I didn’t want to walk down the old streets yesterday. I had what I thought was a meeting, which turned out to be a “social lunch,” and I was freaking out the whole time because talking without an agenda with a stranger is so precarious; who knows what kind of fucked up shit I'm going to say? I was conscious that I was smiling and enthusing a lot – “Ah, water, wonderful. Fabulous. Wonderful, a cheese grater. Great.” – and by the time I left I was cursing myself for grinning and babbling like an idiot. I’d been nervous on my way down, thinking about Joan Didion as I passed my old place on Fourth Avenue, which reminds me of my dead cats, Fang and Petunia, and how many things I screwed up while I lived there, the payphone downstairs where I'd go when I couldn't sleep and make distant phones ring.
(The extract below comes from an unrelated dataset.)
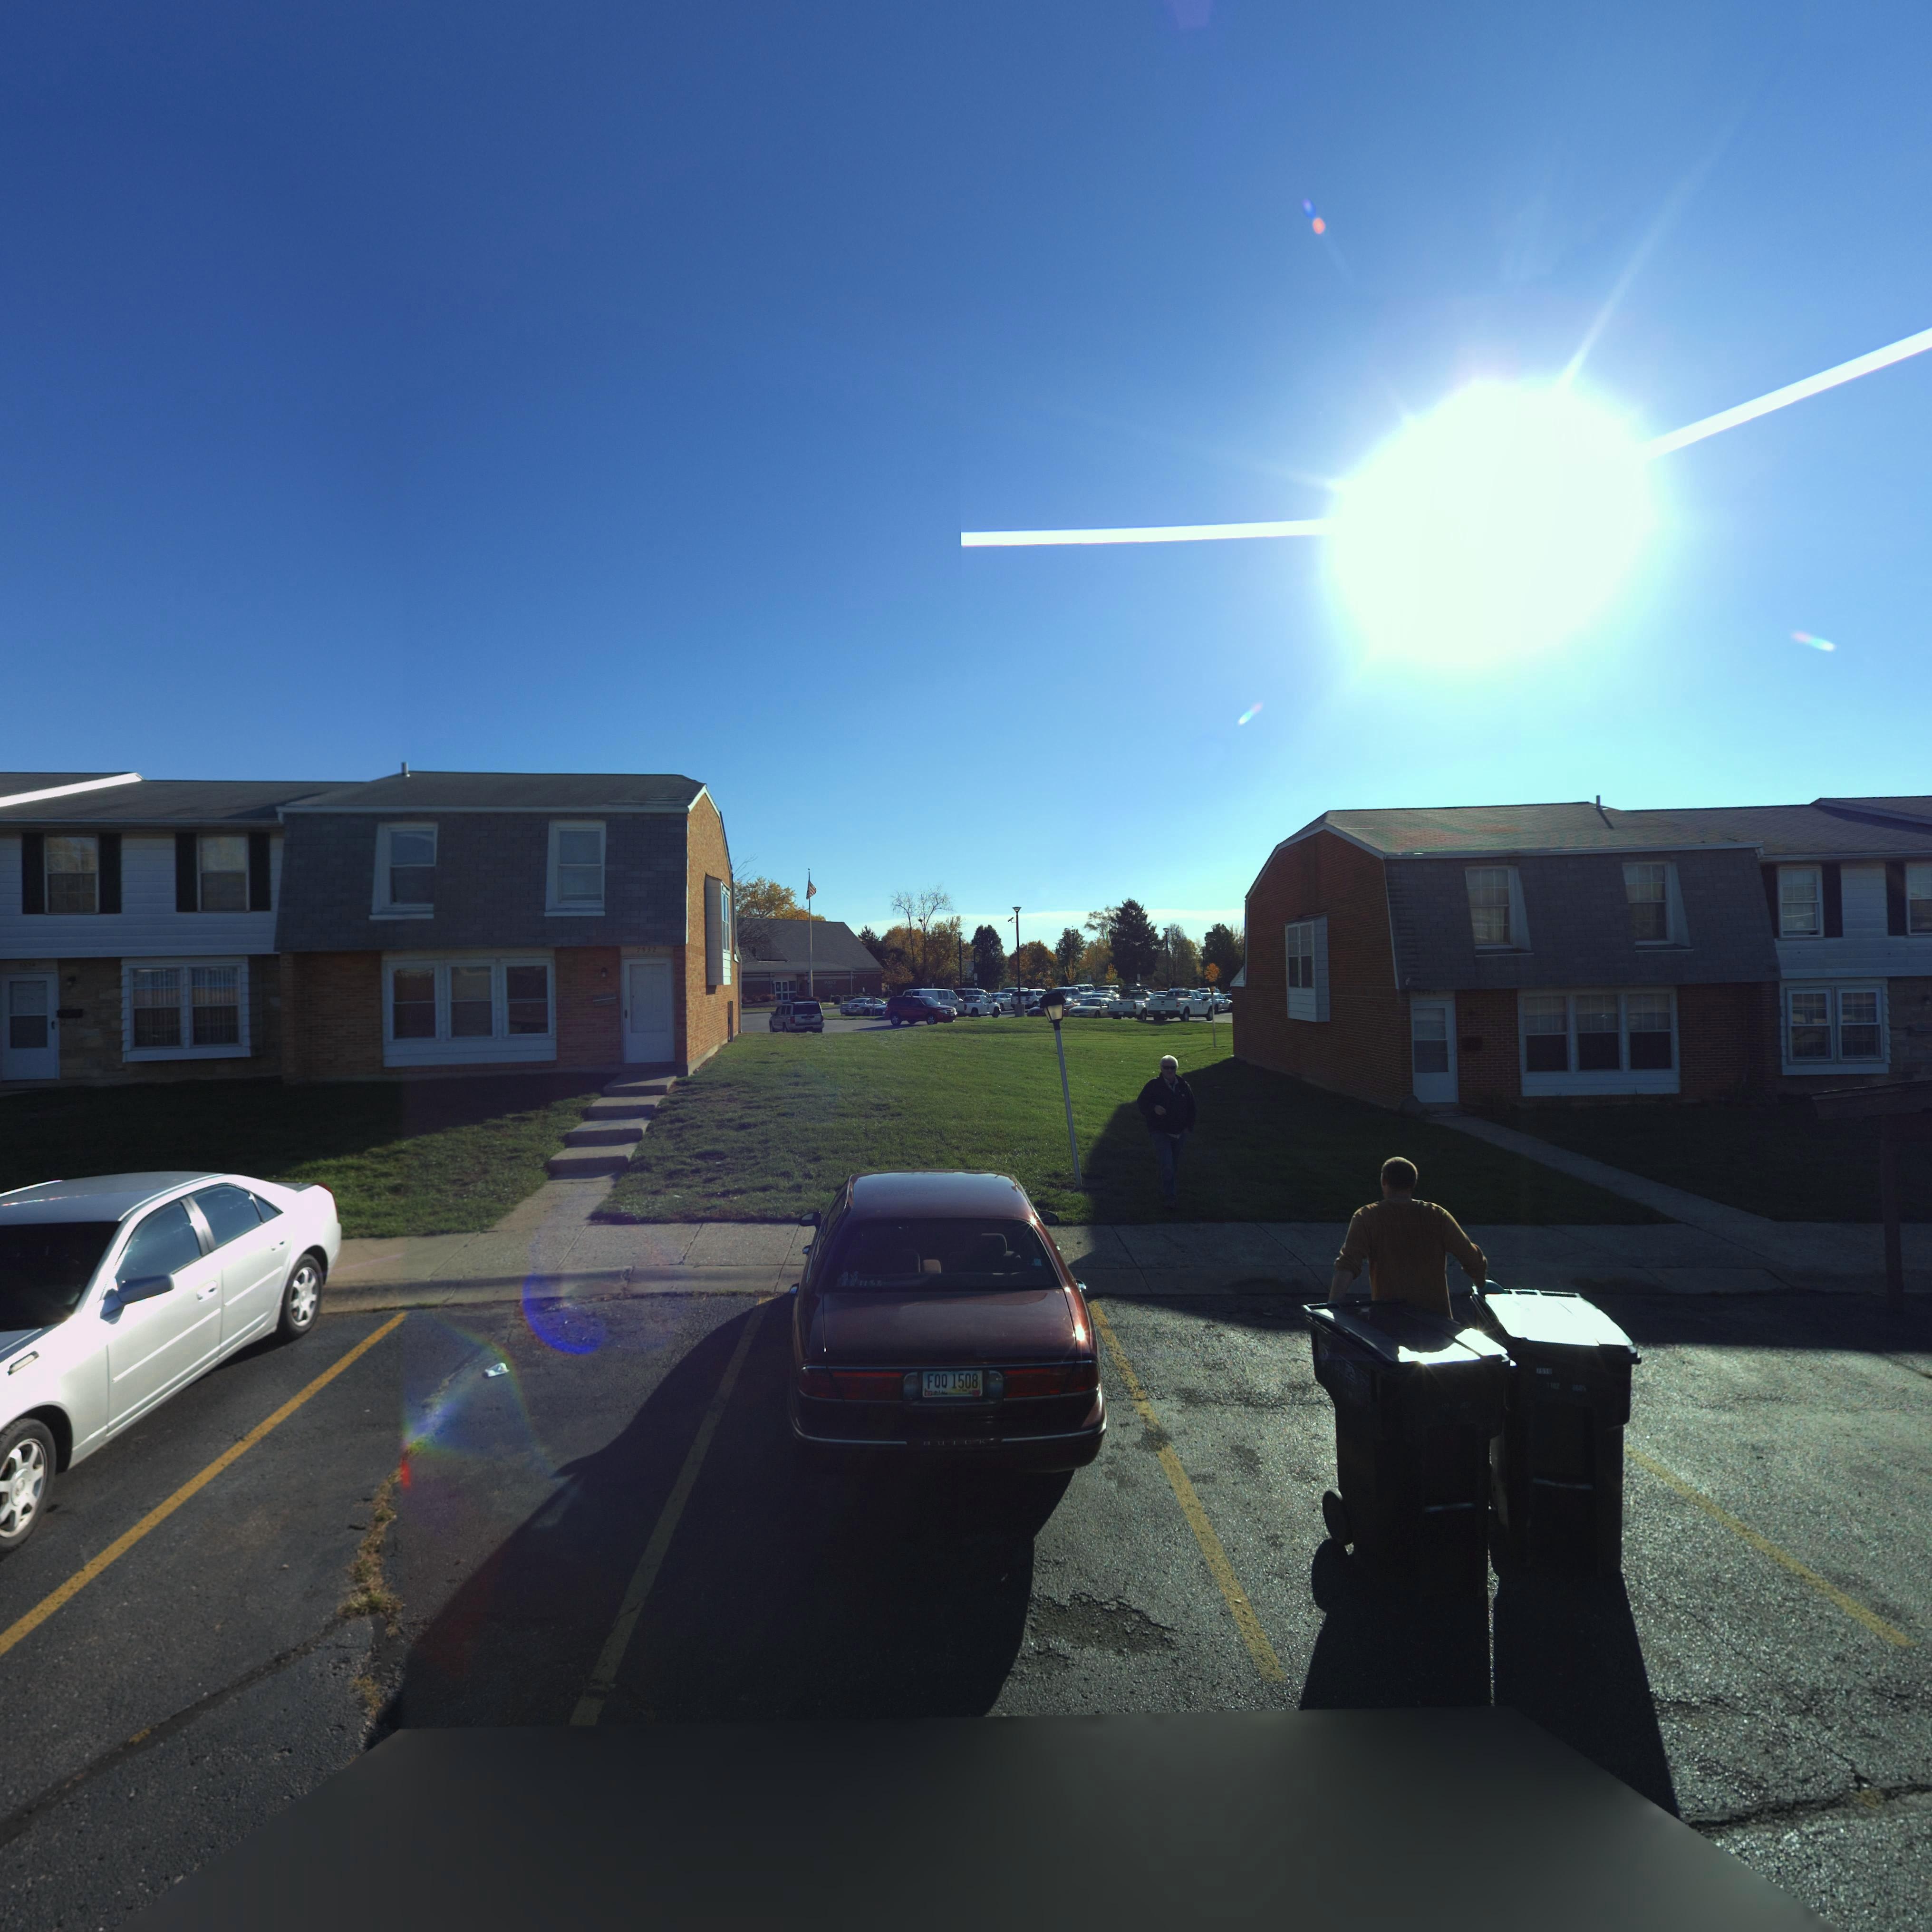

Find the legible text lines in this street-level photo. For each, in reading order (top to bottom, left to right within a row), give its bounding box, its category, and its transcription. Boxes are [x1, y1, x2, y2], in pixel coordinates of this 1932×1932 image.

[636, 946, 657, 953] StreetNumber: 7532
[18, 961, 37, 968] StreetNumber: 7534
[1417, 990, 1437, 995] StreetNumber: 7528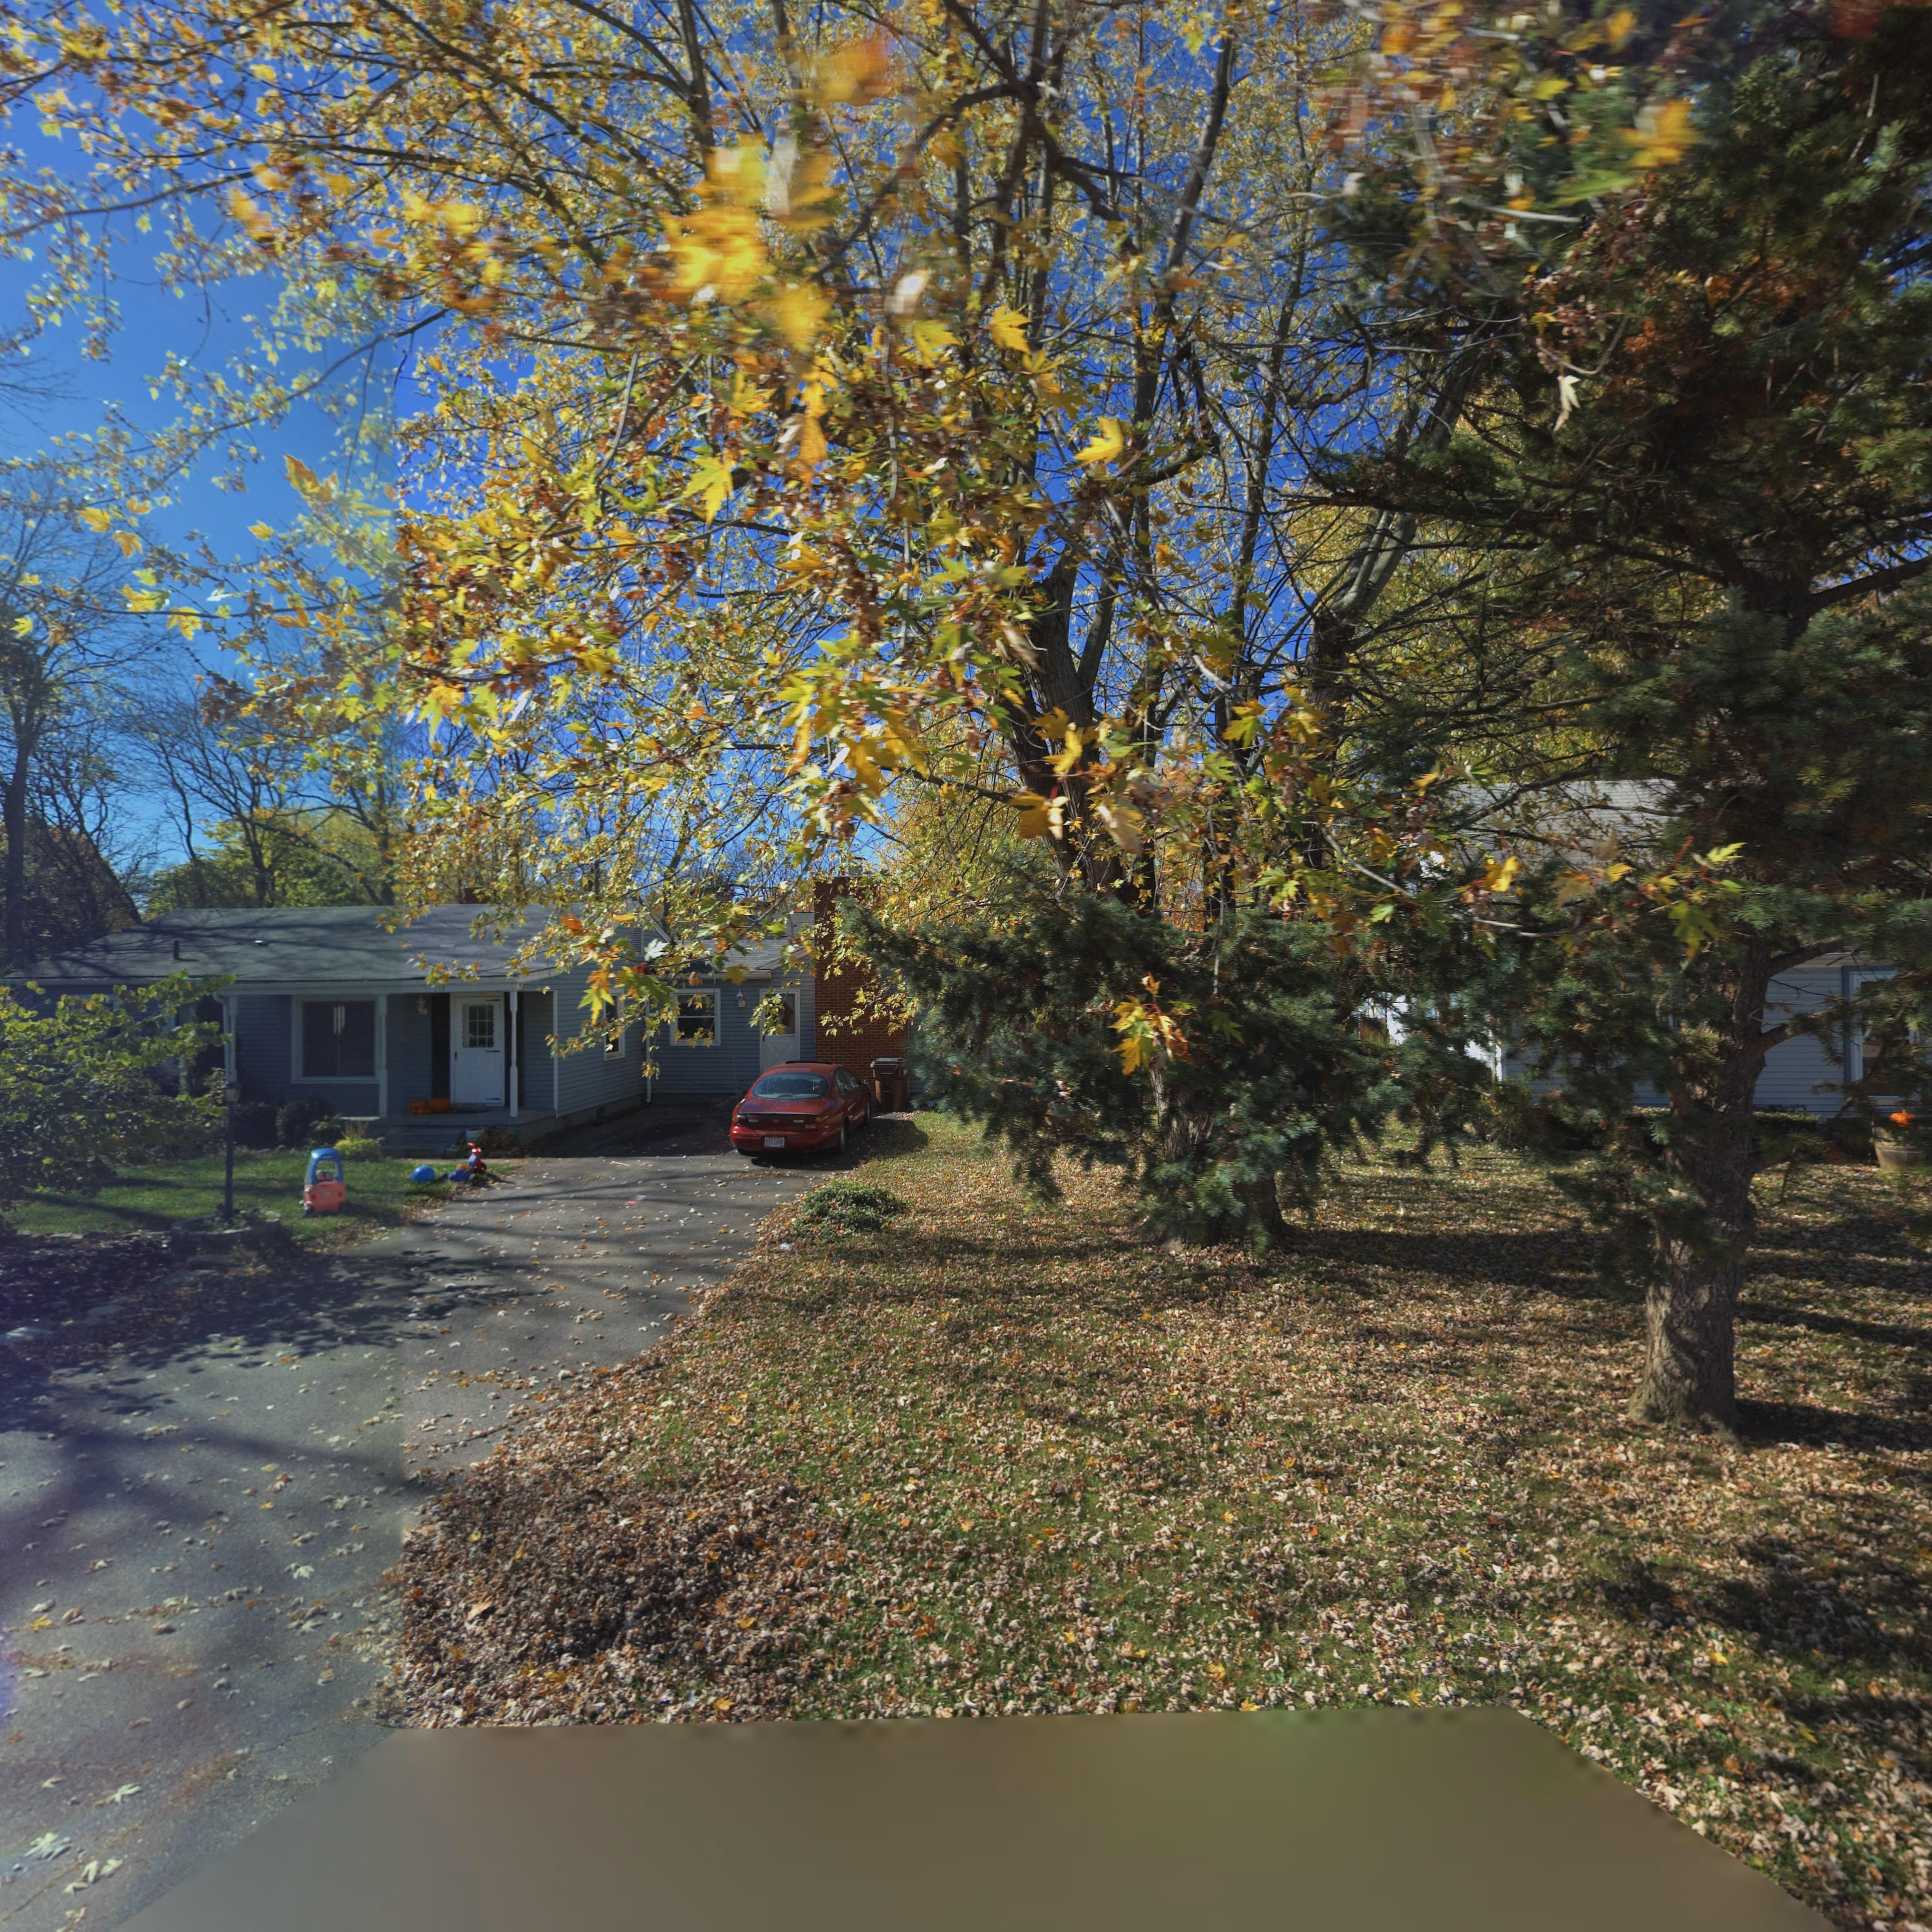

These days I’m trying to shun the landmarks, stop mistaking them for mine, but every block has its history. I’ve been here so long.
The lunch was on Eldridge Street. I deliberately took Forsythe, because it’s not as bad. I don’t want it, I don’t want the old associations. I’m done with being that person, and if I can’t do anything to help her, I want her to stop chasing me down, in her dirty white shirt and ripped tights, indignant about something. I just want to go somewhere today, me, Janice Erlbaum, 41 years old, credible adult, happily partnered, published author, teacher – nay, ed-u-ca-tor – noted philanthropist (as in “a lover of mankind,” HAH) – just, like, deal with today, just deal with feeling nervous and not good enough in advance of the lunch; deal with trying to walk down the street where the construction site has red mud pouring into the gutters like the Danube; singing Mary J. Blige to myself; occasionally apologizing out loud or muttering the words, “I’m okay, I’m okay, I’m a good person,” which I try to pass off as lyrics.
And I’m thinking, “If I just stay in the moment, I’m okay.” I take some deep breaths and try to be all Gurdjieff and The Fourth Way about it, try to notice everything inside and around me with complete attention: the warehouse with the front gate open, everything on the metal shelves, the man sitting on a bucket and shelling peas in front, the ambulance across the street, every sound and every sensation, which lasted under five seconds, and then I was thinking ahead to class on Sunday and how I was going to tell everybody to be in the moment, and what great advice this was going to be.
And then I hit Stanton, and I was hit by the past. It just came around the corner, the way it did sometimes back in the 80s, just ran up on you and fucked your shit up out of nowhere for no reason (see: Jerry Dean in the park, the skinheads at Westbeth, the night outside Sophie’s on 5th Street when those guys jumped our guys and I stood there yelling, “Stop it! That’s not okay!” until someone lunged at me and I ran down to Avenue A yelling for someone to call the cops. See also: getting mugged at gunpoint with Dan on Park Place in Brooklyn at ten o’clock on Oscars Night 1989, huddling on the sidewalk in the plane crash position listening to them hit him with a pistol, indignant that this was how it was going to go down, so stupid and infuriating, that I wasn’t going to get to live the rest of my life).
Jesus Christ. I use that epithet a lot, especially for a Jew by birth. But I mean it in the Jewish way, in that I’m appealing to a Messiah that has not yet appeared, the divine intelligence who’s supposed to get us all to work together and not be shitheads and advance humanity and all universal life into something everlastingly vast and beautiful. The god I wish existed. That guy.